Two coherent sources produce waves of different intensities which interfere. After interference, the ratio of the maximum intensity to the minimum intensity is 16. The intensity of the waves are in the ratio:

We start with the well-known expressions for the maximum and minimum intensities obtained when two coherent light waves of individual intensities $$I_1$$ and $$I_2$$ interfere.
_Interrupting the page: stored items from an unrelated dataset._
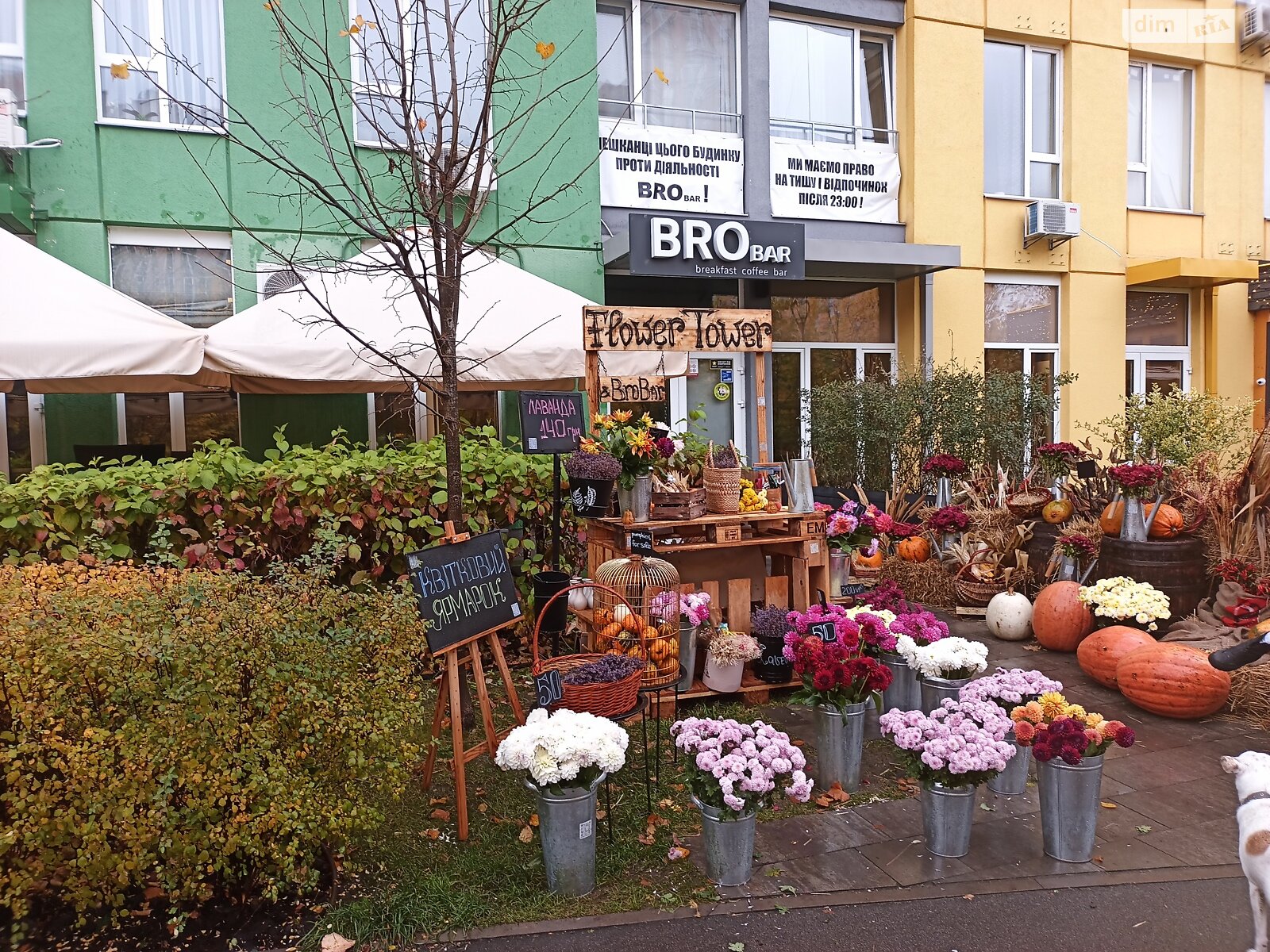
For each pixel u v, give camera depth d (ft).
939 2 35.19
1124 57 38.81
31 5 24.16
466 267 22.79
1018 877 10.62
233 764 9.18
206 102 25.86
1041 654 19.57
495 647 12.75
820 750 12.98
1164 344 41.55
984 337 37.14
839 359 36.19
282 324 19.38
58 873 9.41
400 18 14.85
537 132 29.14
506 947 9.27
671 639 15.03
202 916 9.74
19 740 8.68
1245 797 8.69
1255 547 18.04
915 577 24.73
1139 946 9.29
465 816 11.20
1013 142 37.96
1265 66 41.88
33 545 14.42
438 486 17.33
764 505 17.57
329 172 26.53
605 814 12.05
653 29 32.53
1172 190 41.57
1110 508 20.31
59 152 24.45
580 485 16.34
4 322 16.57
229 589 10.08
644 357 22.06
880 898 10.18
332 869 10.46
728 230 29.45
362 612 10.53
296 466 16.56
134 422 25.90
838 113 35.42
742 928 9.60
The formulae are stated as:

$$I_{\text{max}}=(\sqrt{I_1}+\sqrt{I_2})^{2}$$

$$I_{\text{min}}=(\sqrt{I_1}-\sqrt{I_2})^{2}$$

The question tells us that after interference the ratio $$I_{\text{max}}:I_{\text{min}}$$ equals $$16:1$$. Translating this into an equation, we have

$$\frac{I_{\text{max}}}{I_{\text{min}}}=16$$

Substituting the expressions for $$I_{\text{max}}$$ and $$I_{\text{min}}$$,

$$\frac{(\sqrt{I_1}+\sqrt{I_2})^{2}}{(\sqrt{I_1}-\sqrt{I_2})^{2}}=16$$

To simplify, we let the ratio of the amplitudes (square-root intensities) be

$$a=\frac{\sqrt{I_1}}{\sqrt{I_2}}$$

Rewriting the equation in terms of $$a$$ gives

$$\frac{(a+1)^{2}}{(a-1)^{2}}=16$$

Cross-multiplying,

$$(a+1)^{2}=16(a-1)^{2}$$

Now we expand both binomials:

$$a^{2}+2a+1 = 16(a^{2}-2a+1)$$

$$a^{2}+2a+1 = 16a^{2}-32a+16$$

Bringing every term to the right side yields zero on the left:

$$0 = 16a^{2}-32a+16 - (a^{2}+2a+1)$$

$$0 = 15a^{2}-34a+15$$

The quadratic $$15a^{2}-34a+15=0$$ can be factorised as

$$(5a-3)(3a-5)=0$$

So, the possible values of $$a$$ are

$$a=\frac{3}{5} \quad \text{or} \quad a=\frac{5}{3}$$

Because amplitudes are positive and we conventionally take $$a\ge 1$$ by choosing the larger intensity in the numerator, we select

$$a=\frac{5}{3}$$

The ratio of the original intensities is the square of the amplitude ratio:

$$\frac{I_1}{I_2}=a^{2}=\left(\frac{5}{3}\right)^{2}=\frac{25}{9}$$

Thus the two waves have intensities in the ratio $$25:9$$.

Hence, the correct answer is Option A.